___ Page extract ___
Japan Demands End to North Korean Human Rights Abuses
International concerns over the violations of human rights by North Korea took center stage at an overflowing in Tokyo on December 15, 2018. Hosted by the Government of Japan, the symposium raised public awareness as it explored the pain inflicted on victims and their families by the abductions and other grave human abuses by North Korea.
Driving the point home, it was also broadcast directly into North Korea in both Japanese and Korean.
Abe Administration All-Out Effort
The event capped a year of extraordinary efforts by the Abe administration at home and abroad to raise international awareness of human rights abuses by North Korea. Prime Minister Abe seeks full resolution of the abductions issue of Japanese citizens whose return is a necessary first step to pave the way for the economic aid North Korea needs to improve the conditions of its own citizens.
This has put Japan in the forefront of the drive to end the North Korea’s human rights abuses of individuals of all nationalities.
In order to bring an end to the North’s missile and nuclear weapons programs, human rights are another inseparable third prong that must be resolved to end the North Korea’s abhorrent violations of basic international norms.
Forty Years of Abductions and Terror
North Korea has been carrying out a campaign of state-sponsored terrorism for more than forty years. Beginning in the 1970s, North Korean agents began infiltrating Japan, South Korea, China, and other nations in Asia, Europe, and the Middle East. The goal was to abduct citizens of various countries for the chief purpose of forcing the abducted native speakers of foreign languages to teach language and culture to North Korean spies-in-training.
The Government of Japan has identified 17 Japanese citizens as having been abducted by North Korea. These include the cases of Yaeko Taguchi, who was abducted in 1978 leaving behind two infants, and Megumi Yokota, who was 13 years old when kidnapped on her way home from school by North Korean agents. Both women, and many of the other twelve who have not returned, are thought to have worked in sensitive areas that the regime wants to keep secret. In addition, there are more than other 800 cases of missing persons in which the possibility of abduction by North Korea cannot be ruled out.
Though five of the abductees returned to Japan shortly after the 2002 Pyongyang summit, at least twelve others identified by the Government of Japan were left behind in North Korea. There have been thousands of South Koreans abducted over the decades of a divided peninsula, and victims of abduction by North Korea are not only from Japan, but also believed to be from other countries in Asia, Europe, the Middle East, and North America.
In 1987, North Korean terrorist and intelligence operative Kim Hyon-hui was arrested after bringing down Korean Air flight 858 with a bomb that she and her male accomplice—who had been disguising as a husband and wife from Japan—left on board the plane during a stopover in Abu Dhabi. Handed over to the South Korean authorities, Kim confessed her crimes.
She also proved to be the break in some of the hundreds of unsolved cases in Japan of Japanese who suddenly and mysteriously disappeared without a trace. According to Kim, she had been taught Japanese language and customs by a Japanese woman called Lee Un-hae, who likely is Yaeko Taguchi, and Megumi Yokota was seen in the same training compound.
___
__Your instructions__
In the article on North Korean human rights abuses, how many Japanese citizens has the Government of Japan identified as abducted by North Korea? The lines are not needed for this.
___ Supplied entries ___
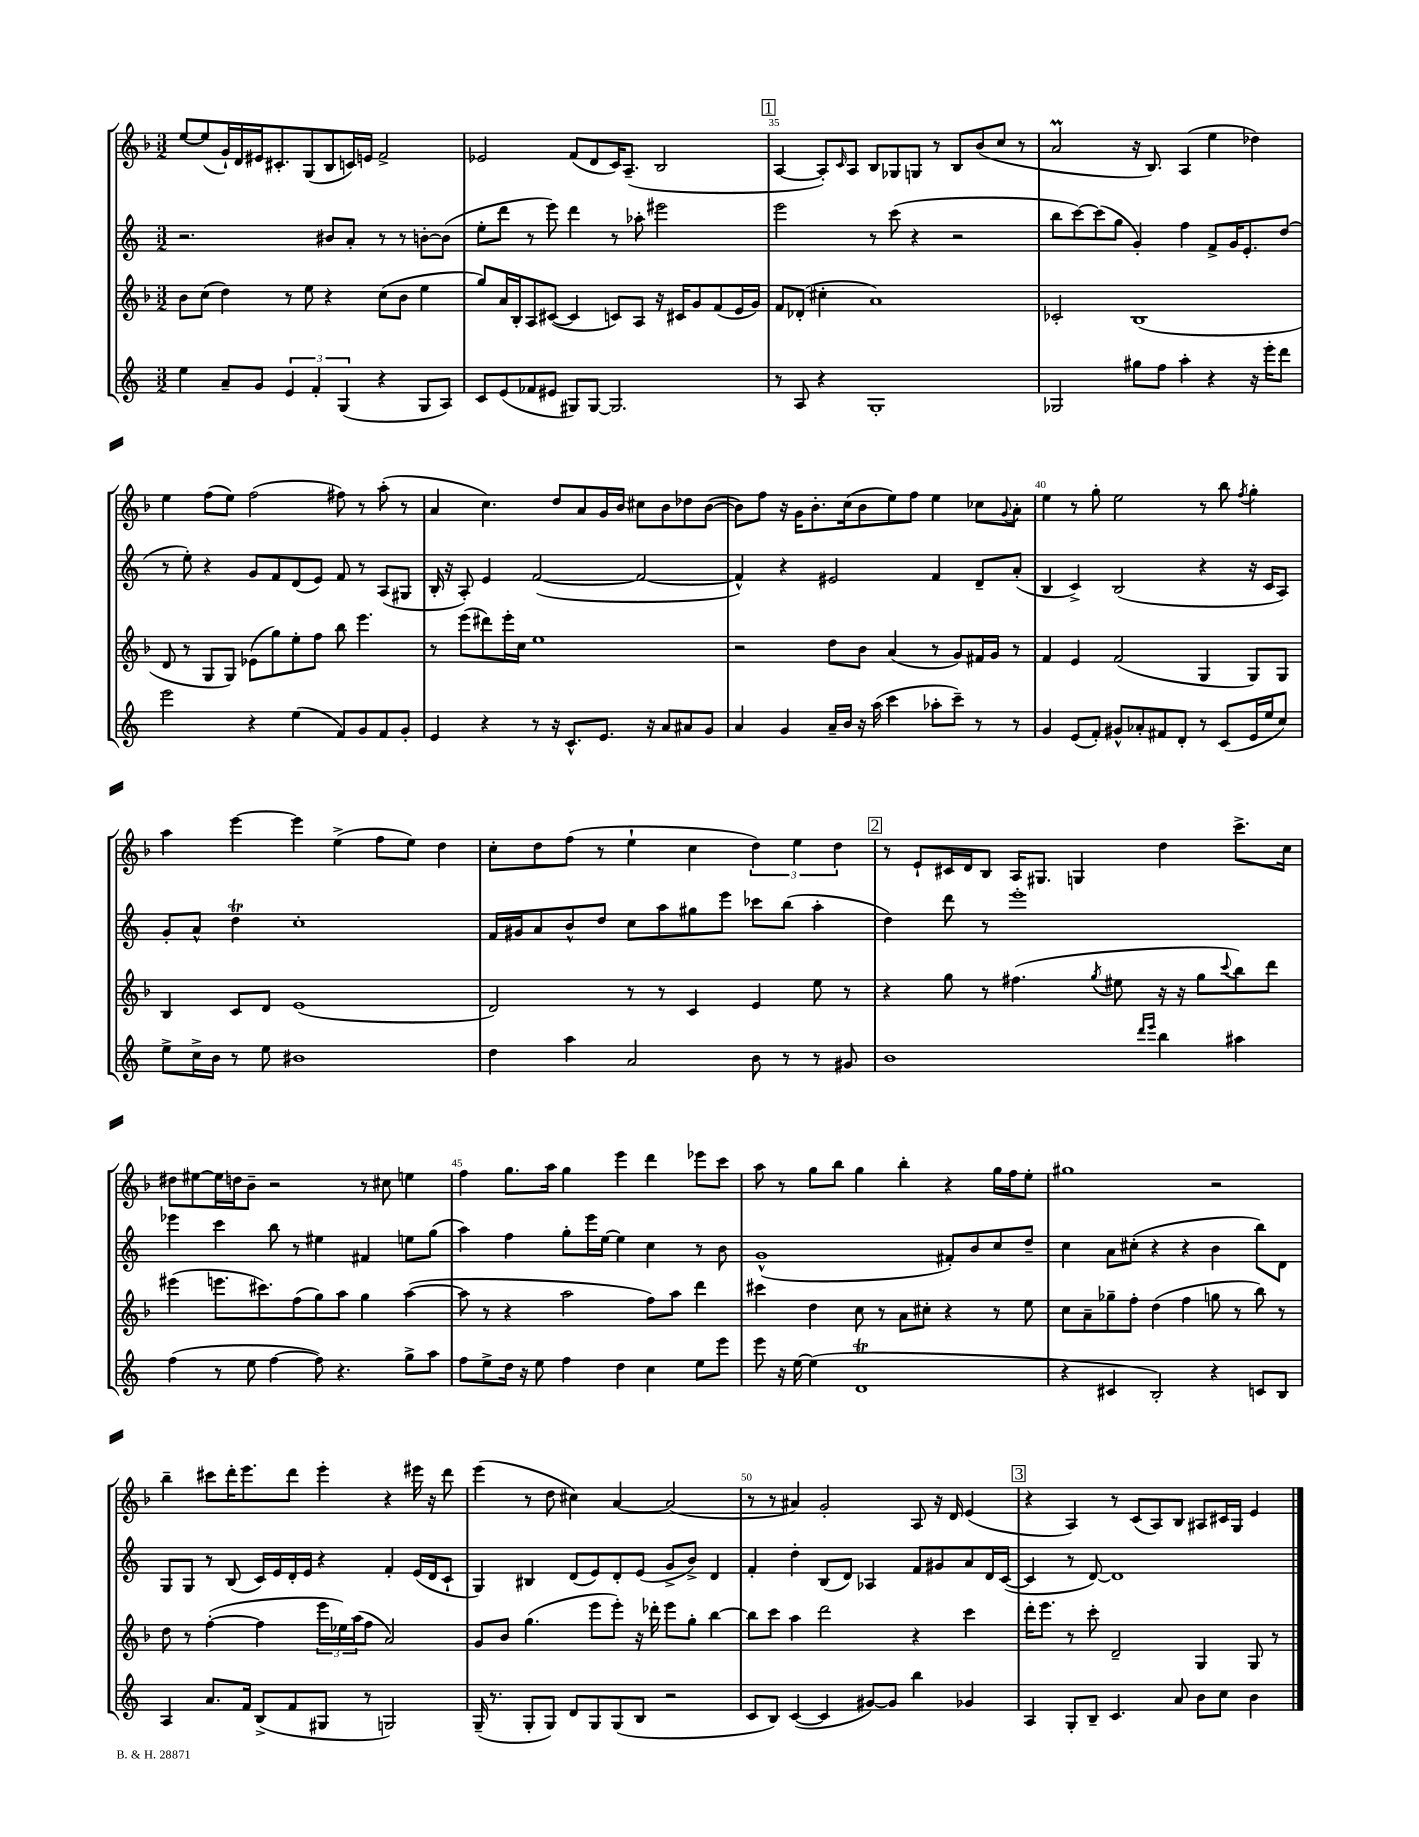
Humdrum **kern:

**kern	**kern	**kern	**kern
*staff4	*staff3	*staff2	*staff1
*clefG2	*clefG2	*clefG2	*clefG2
*k[]	*k[b-]	*k[]	*k[b-]
*M3/2	*M3/2	*M3/2	*M3/2
4ee	8b-	2.r	[8ee
.	(8cc	.	(8ee]
8a~	4dd)	.	16g`)
.	.	.	16d
8g	.	.	16e#
.	.	.	8.c#'
6e	8r	.	.
.	8ee	.	(8G
6f'	.	.	.
.	4r	8b#	8B-
(6G	.	.	.
.	.	8a'	16c)
.	.	.	16e
4r	(8cc	8r	2f^
.	8b-	8r	.
8G	4ee	[8b'	.
8A)	.	(8b]	.
=	=	=	=
8c	8gg)	8ee'	2e-
(8e	16a	8ddd	.
.	16B-'	.	.
8f-	8A	8r	.
8e#	([8c#	8eee)	.
8G#)	4c#]	4ddd	(8f
[8G#	.	.	8d
2.G#]	8c)	8r	16c)
.	.	.	(8.A~
.	8A	8aa-'	.
.	16r	2eee#	2B-
.	16c#	.	.
.	8g	.	.
.	(8f	.	.
.	16e	.	.
.	16g)	.	.
=	=	=	=
8r	8f	2eee	[4A
8A	(8d-'	.	.
4r	4cc#'	.	8A'])
.	.	.	16qqc
.	.	.	8A
1G'	1a)	8r	8B-
.	.	(8ccc	8G-
.	.	4r	8G
.	.	.	8r
.	.	2r	8B-
.	.	.	(8b-
.	.	.	8cc
.	.	.	8r
=	=	=	=
2G-	2c-'	8bb	2a
.	.	[8ccc)	.
.	.	(8ccc]	.
.	.	8gg	.
8gg#	(1B-	4g')	16r
.	.	.	8.B-)
8ff	.	.	.
4aa'	.	4ff	(4A
4r	.	8f^	4ee
.	.	16g	.
.	.	8.e'	.
16r	.	.	4dd-)
16eee'	.	.	.
8ddd	.	(8dd	.
=	=	=	=
2eee	8d	8r	4ee
.	8r	8ee')	.
.	8G	4r	(8ff
.	8G)	.	8ee)
4r	(8e-	8g	(2ff
.	8gg)	8f	.
(4ee	8ee'	(8d	.
.	8ff	8e)	.
8f)	8bb-	8f	8ff#)
8g	4.eee	8r	8r
8f	.	(8A	(8aa'
8g'	.	8G#	8r
=	=	=	=
4e	8r	16B'	4a
.	.	16r	.
.	(8eee	8A')	.
4r	8ddd#)	4e	4.cc)
.	16eee'	.	.
.	16cc	.	.
8r	1ee	([2f	.
16r	.	.	8dd
8.c^^	.	.	.
.	.	.	8a
8.e	.	.	16g
.	.	.	16b-
.	.	2f_	8cc#
16r	.	.	.
8a	.	.	8b-
8a#	.	.	8dd-
8g	.	.	([8b-
=	=	=	=
4a	2r	4f^^])	8b-])
.	.	.	8ff
4g	.	4r	16r
.	.	.	16g
.	.	.	8.b-'
16a~	8dd	2e#	.
16b	.	.	(16cc
16r	8b-	.	8b-
(16aa	.	.	.
4ccc	(4a	.	8ee)
.	.	.	8ff
8aa-'	8r	4f	4ee
8ccc~)	8g)	.	.
8r	16f#	8d~	8cc-
.	16g	.	.
.	.	.	8qqg
8r	8r	(8a'	8a'
=	=	=	=
4g	4f	4B	4ee
(8e	4e	4c^)	8r
8f')	.	.	8gg'
8g#^^	(2f	(2B	2ee
8a-'	.	.	.
8f#	.	.	.
8d'	.	.	.
8r	4G	4r	8r
(8c	.	.	8bb-
.	.	.	8qff
16e	8G)	16r	4gg'
16ee	.	16c	.
8cc)	8G	8A)	.
=	=	=	=
8ee^	4B-	8g'	4aa
16cc^	.	8a^^	.
16b	.	.	.
8r	8c	4dd	[4eee
8ee	8d	.	.
1b#	(1e	1cc'	4eee]
.	.	.	(4ee^
.	.	.	8ff
.	.	.	8ee)
.	.	.	4dd
=	=	=	=
4dd	2d)	16f	8cc'
.	.	16g#	.
.	.	8a	8dd
4aa	.	8b^^	(8ff
.	.	8dd	8r
2a	8r	8cc	4ee`
.	8r	8aa	.
.	4c	8gg#	4cc
.	.	8eee	.
8b	4e	8ccc-	6dd)
8r	.	(8bb	.
.	.	.	6ee
8r	8ee	4aa'	.
.	.	.	6dd
8g#	8r	.	.
=	=	=	=
1b	4r	4dd)	8r
.	.	.	8e`
.	8gg	8ddd	16c#
.	.	.	16d
.	8r	8r	8B-
.	(4.ff#	1eee'	16A
.	.	.	8.G#
.	.	.	4G
.	8qgg	.	.
.	8ee#	.	.
16qqddd	.	.	.
16qqeee	.	.	.
4bb	16r	.	4dd
.	16r	.	.
.	8gg	.	.
.	8qqccc	.	.
4aa#	8bb-)	.	8.ccc^
.	8ddd	.	.
.	.	.	16cc
=	=	=	=
(4ff	(4eee#	4eee-	8dd#
.	.	.	[8ee#
8r	8.eee	4ccc	16ee#]
.	.	.	16dd
8ee	.	.	8b-~
.	8.ccc#)	.	.
[4ff	.	8bb	2r
.	(8ff	8r	.
8ff])	8gg)	4ee#	.
4.r	8aa	.	.
.	4gg	4f#	8r
.	.	.	8cc#
8gg^	([4aa	8ee	4ee
8aa	.	(8gg	.
=	=	=	=
8ff	8aa]	4aa)	4ff
8ee^	8r	.	.
16dd	4r	4ff	8.gg
16r	.	.	.
8ee	.	.	.
.	.	.	16aa
4ff	2aa	8gg'	4gg
.	.	16eee	.
.	.	[16ee	.
4dd	.	4ee]	4eee
4cc	8ff)	4cc	4ddd
.	8aa	.	.
8ee	4ddd	8r	8eee-
8eee	.	8b	8ccc
=	=	=	=
8eee	4ccc#	(1g^^	8aa
16r	.	.	8r
[16ee	.	.	.
(4ee]	4dd	.	8gg
.	.	.	8bb-
1d	8cc	.	4gg
.	8r	.	.
.	8a	.	4bb-'
.	8cc#'	.	.
.	4r	8f#')	4r
.	.	8b	.
.	8r	8cc	16gg
.	.	.	16ff
.	8ee	8dd~	8ee'
=	=	=	=
4r	8cc	4cc	1gg#
.	8a~	.	.
4c#	8gg-~	8a	.
.	8ff'	(8cc#'	.
2B')	(4dd	4r	.
.	4ff	4r	.
4r	8gg	4b	2r
.	8r	.	.
8c	8bb-)	8bb)	.
8B	8r	8d	.
=	=	=	=
4A	8dd	8G	4bb-~
.	8r	8G	.
8.a	([4ff'	8r	8ccc#
.	.	(8B	16ddd'
16f	.	.	8.eee
(8B^	4ff]	16c)	.
.	.	16e	.
8f	.	16d'	8ddd
.	.	16e	.
8G#	24eee	4r	4eee'
.	24ee-)	.	.
.	(24aa	.	.
8r	8ff	.	.
2G)	2a)	4f'	4r
.	.	(16e	16eee#
.	.	16d	16r
.	.	8c`	8ddd
=	=	=	=
(16G~	8g	4G)	(4eee
8.r	.	.	.
.	8b-	.	.
8G'	(4.gg	4B#	8r
8G)	.	.	8dd
8d	.	(8d	4cc#)
8G	8eee	8e)	.
(8G	8eee')	8d'	[4a
8B	16r	(8e	.
.	16ddd-'	.	.
2r	8eee	8g^	(2a]
.	8gg'	8b^)	.
.	[4bb-	4d	.
=	=	=	=
8c	8bb-]	4f'	8r
8B)	8ccc	.	8r
([4c	4aa	4dd'	4a#)
4c]	2ddd	(8B	2g'
.	.	8d)	.
[8g#)	.	4A-	.
8g#]	.	.	.
4bb	4r	8f	8A
.	.	8g#	16r
.	.	.	16d
4g-	4ccc	8a	(4e
.	.	16d	.
.	.	([16c	.
=	=	=	=
4A	16ddd'	4c]	4r
.	8.eee	.	.
8G'	8r	8r	4A)
8B~	8ccc'	[8d)	.
4.c	2d~	1d]	8r
.	.	.	(8c
.	.	.	8A)
8a	.	.	8B-
8b	4G	.	8A#
8cc	.	.	16c#
.	.	.	16G
4b	8G	.	4e
.	8r	.	.
==	==	==	==
*-	*-	*-	*-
___
__The result__
17